The abstract representation would define a new construct _aliased_identifier_ (aid in short), which will behave exactly as the "normal" identifier behaves now. Now the Python identifier is basically a restricted string literal. The new aliased identifier will be a set of current identifiers. I am not saying it needs to be implemented as a Python set (it could be namespace, tuple, list, etc.), but feature-wise it will be a set - without ordering and with only unique members.

Using Python "repr() style", one can write for example an aid with only one identifier called 'a' as aid('a').

Whenever the code uses an identifier, it will be using the aid which contains the corresponding identifier and technically, writing:
a = 1, will mean under the hood
aid('a') = 1.
The important property of the aid is that it behaves the same as an identifier now, so it can bind to only one object.
The other important property is that the regular identifier can be present in only one aid, because the identifier has to identify this aid in a unique way.
Therefore it is not possible to have aid('a', 'b') and aid('b', 'c'), because 'b' does not identify a unique aid.

Now executing:
b alias a, will translate to:
'b' alias aid('a') => aid('a').add('b') = aid('a', 'b').
while preserving the binding aid('a') had before (if it had any).
after that, whenever the code uses 'a' identifier, or 'b' identifier it will mean the same aid('a', 'b').

aids should behave as the identifiers today, except for the aliasing and unaliasing commands (unaliasing done by 'del' in the example below).

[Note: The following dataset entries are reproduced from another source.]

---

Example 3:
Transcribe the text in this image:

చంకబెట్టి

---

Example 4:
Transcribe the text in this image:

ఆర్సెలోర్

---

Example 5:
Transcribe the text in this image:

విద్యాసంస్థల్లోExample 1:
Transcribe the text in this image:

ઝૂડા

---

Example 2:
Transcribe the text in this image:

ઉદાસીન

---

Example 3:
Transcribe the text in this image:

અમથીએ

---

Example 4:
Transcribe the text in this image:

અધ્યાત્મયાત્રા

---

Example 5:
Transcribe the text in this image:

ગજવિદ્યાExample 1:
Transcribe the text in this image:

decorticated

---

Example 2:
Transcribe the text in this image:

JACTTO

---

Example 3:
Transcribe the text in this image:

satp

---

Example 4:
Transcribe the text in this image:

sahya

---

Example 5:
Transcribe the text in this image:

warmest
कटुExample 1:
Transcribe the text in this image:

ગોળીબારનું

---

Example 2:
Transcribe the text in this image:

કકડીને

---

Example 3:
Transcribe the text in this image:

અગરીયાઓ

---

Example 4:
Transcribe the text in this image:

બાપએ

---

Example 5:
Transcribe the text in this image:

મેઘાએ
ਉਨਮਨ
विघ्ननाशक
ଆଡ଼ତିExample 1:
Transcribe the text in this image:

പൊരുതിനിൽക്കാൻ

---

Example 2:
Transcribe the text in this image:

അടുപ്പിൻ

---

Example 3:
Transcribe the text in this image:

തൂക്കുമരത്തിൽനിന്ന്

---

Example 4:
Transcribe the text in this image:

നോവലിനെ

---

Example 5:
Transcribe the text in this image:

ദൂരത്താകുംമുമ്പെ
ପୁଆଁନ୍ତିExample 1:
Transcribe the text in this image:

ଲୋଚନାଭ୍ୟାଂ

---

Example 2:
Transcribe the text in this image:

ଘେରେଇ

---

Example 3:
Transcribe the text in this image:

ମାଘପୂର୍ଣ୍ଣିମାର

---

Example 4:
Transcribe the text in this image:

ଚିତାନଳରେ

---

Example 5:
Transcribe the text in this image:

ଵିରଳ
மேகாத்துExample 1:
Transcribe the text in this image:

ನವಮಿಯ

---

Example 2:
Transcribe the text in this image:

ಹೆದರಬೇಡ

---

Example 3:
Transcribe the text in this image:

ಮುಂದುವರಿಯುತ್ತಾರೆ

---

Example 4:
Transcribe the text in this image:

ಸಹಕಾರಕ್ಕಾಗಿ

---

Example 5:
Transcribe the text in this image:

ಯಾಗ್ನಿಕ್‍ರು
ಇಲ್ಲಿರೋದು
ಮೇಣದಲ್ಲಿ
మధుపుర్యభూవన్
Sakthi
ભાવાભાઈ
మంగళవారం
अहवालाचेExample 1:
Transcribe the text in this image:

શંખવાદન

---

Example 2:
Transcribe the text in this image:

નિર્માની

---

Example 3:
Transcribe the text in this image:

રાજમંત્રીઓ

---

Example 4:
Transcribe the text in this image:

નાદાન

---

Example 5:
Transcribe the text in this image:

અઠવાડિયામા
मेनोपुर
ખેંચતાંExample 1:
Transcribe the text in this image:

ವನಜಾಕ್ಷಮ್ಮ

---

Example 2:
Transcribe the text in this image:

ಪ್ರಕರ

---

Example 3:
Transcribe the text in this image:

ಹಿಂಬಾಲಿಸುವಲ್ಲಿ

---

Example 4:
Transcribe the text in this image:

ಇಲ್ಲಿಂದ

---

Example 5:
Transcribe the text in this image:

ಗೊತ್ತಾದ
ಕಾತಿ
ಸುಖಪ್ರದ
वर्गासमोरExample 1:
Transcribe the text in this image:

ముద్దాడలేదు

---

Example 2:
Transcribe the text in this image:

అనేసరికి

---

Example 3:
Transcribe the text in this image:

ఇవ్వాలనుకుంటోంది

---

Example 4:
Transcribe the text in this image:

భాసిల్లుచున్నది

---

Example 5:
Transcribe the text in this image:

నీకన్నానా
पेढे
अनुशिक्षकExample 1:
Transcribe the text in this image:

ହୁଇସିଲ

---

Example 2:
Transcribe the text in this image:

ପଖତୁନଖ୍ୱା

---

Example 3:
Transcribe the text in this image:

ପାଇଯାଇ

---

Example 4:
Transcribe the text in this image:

For example, what happens if I do:
a = 1 => aid('a') = 1
b alias a => aid('a', 'b') refers to the original object 1
c = 2 => aid('c') = 2
d alias c  => aid('c', 'd') refers to the original object 2
Now what to do when:
b alias c
=> aid('c', 'd'),add('b')  = aid('b', 'c', 'd') and refer to the object aid('c', 'd') referred before, i.e. 2
but at the same time 'b' has to be removed from aid('a', 'b'), so we need to define:
del b => aid('a', 'b').remove('b') => aid('a'), 'b' does not identify anything anymore, aid('a') still holds the reference.
or if 'b' represents only simple aid('b') then
del b => aid('b').remove('b') => 'b' does not exist anymore

Can I alias an identifier to the item of the list, dict, etc.? No, because a[10] or d['key'] are not identifiers. I can make an alias to 'a' or 'd' though.

The same principle can be applied to types, functions, etc. Running 'dir' should return aids though, not plain identifiers, but since each aid is uniquely identifiable by anyone of its member identifiers, dir could return only identifiers with an assumption that each identifier represents an aid to which it belongs.

I expect that this abstraction can be used to build the behavior of the aids as an analogy to how identifiers behave today. It can also point to the problems, for example do we need to make the aids hashable, or how to make the identifiers in them searchable, etc.

The implementation can be an additional attribute on an identifier, which will list the additional aliases (if any was defined). The interpreter will have to check this attribute and eventually search it for matching identifier (or perform some other search to find the matching aid for a given id).